Banjir di Pulau Sumatra memberikan ilustrasi yang gamblang. Ketika air bah membawa balok-balok kayu yang terpotong rapi, ia seolah datang sebagai catatan kaki yang tersembunyi dari dokumen perizinan. Tidak perlu ahli hidrologi untuk menyimpulkan bahwa hutan tidak tumbang oleh hujan. Ia tumbang oleh keputusan. Oleh persetujuan. Oleh tandatangan.

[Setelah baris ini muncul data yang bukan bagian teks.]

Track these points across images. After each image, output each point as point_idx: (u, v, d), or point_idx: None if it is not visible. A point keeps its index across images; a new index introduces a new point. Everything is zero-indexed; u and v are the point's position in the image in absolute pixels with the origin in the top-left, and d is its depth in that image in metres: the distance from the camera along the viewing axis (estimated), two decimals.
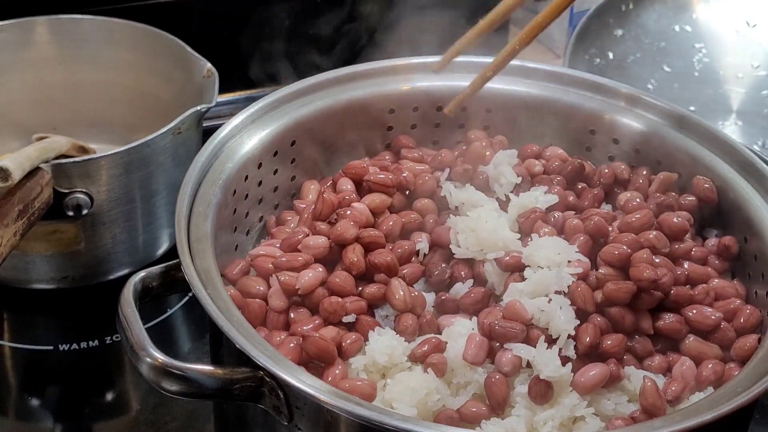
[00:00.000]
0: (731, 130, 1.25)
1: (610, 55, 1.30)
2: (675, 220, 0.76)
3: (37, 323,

Bencana ini bukan sekadar fenomena alam, tetapi arsip kebijakan yang tiba-tiba dibuka secara paksa oleh alam itu sendiri.

Setiap peristiwa banjir selalu melahirkan ritual yang sama: pejabat tampil di televisi dengan wajah yang dirapikan sedemikian rupa, menyampaikan pernyataan yang seragam, seolah-olah mereka membaca dari naskah yang sama: “Ini musibah alam.”
Ungkapan itu terdengar sopan dan religius, tetapi pada saat yang sama merupakan upaya menempatkan diri sebagai pihak yang paling tidak bersalah. Dalam konstruksi birokrasi kita, “alam” adalah entitas yang paling aman untuk disalahkan—ia tidak bisa menggugat, mengeluarkan bantahan, atau menuntut klarifikasi.
Padahal, dalam tradisi fikih lingkungan, manusia dipandang sebagai khalifah yang bertanggung jawab menjaga keseimbangan Bumi. Namun dalam praktik pemerintahan modern, tanggung jawab itu bergeser menjadi pengelolaan konsesi. Hutan berubah menjadi angka dalam proposal, gunung menjadi peluang investasi, dan sungai menjadi jalur pembuangan. Ketika bencana muncul, agama dipanggil untuk menenangkan, sementara kebijakan jarang sekali dipanggil untuk diperiksa. Doa menjadi solusi utama karena ia tidak membutuhkan anggaran, tidak menuntut audit, dan tidak mengancam posisi siapa pun.
Masyarakat sebenarnya sudah lama memahami pola ini. Mereka yang tinggal di pinggir hutan melihat truk kayu melintas pada malam hari. Mereka yang bekerja di sekitar perusahaan perkebunan mendengar obrolan tentang izin yang “diuruskan” dengan mudah. Mereka bukan ahli, tetapi pengalaman membuat mereka peka. Sayangnya, pengetahuan semacam itu tidak cukup kuat untuk menembus tembok prosedur birokrasi—tembok yang hanya dapat dibuka dengan dokumen resmi, bukan dengan intuisi.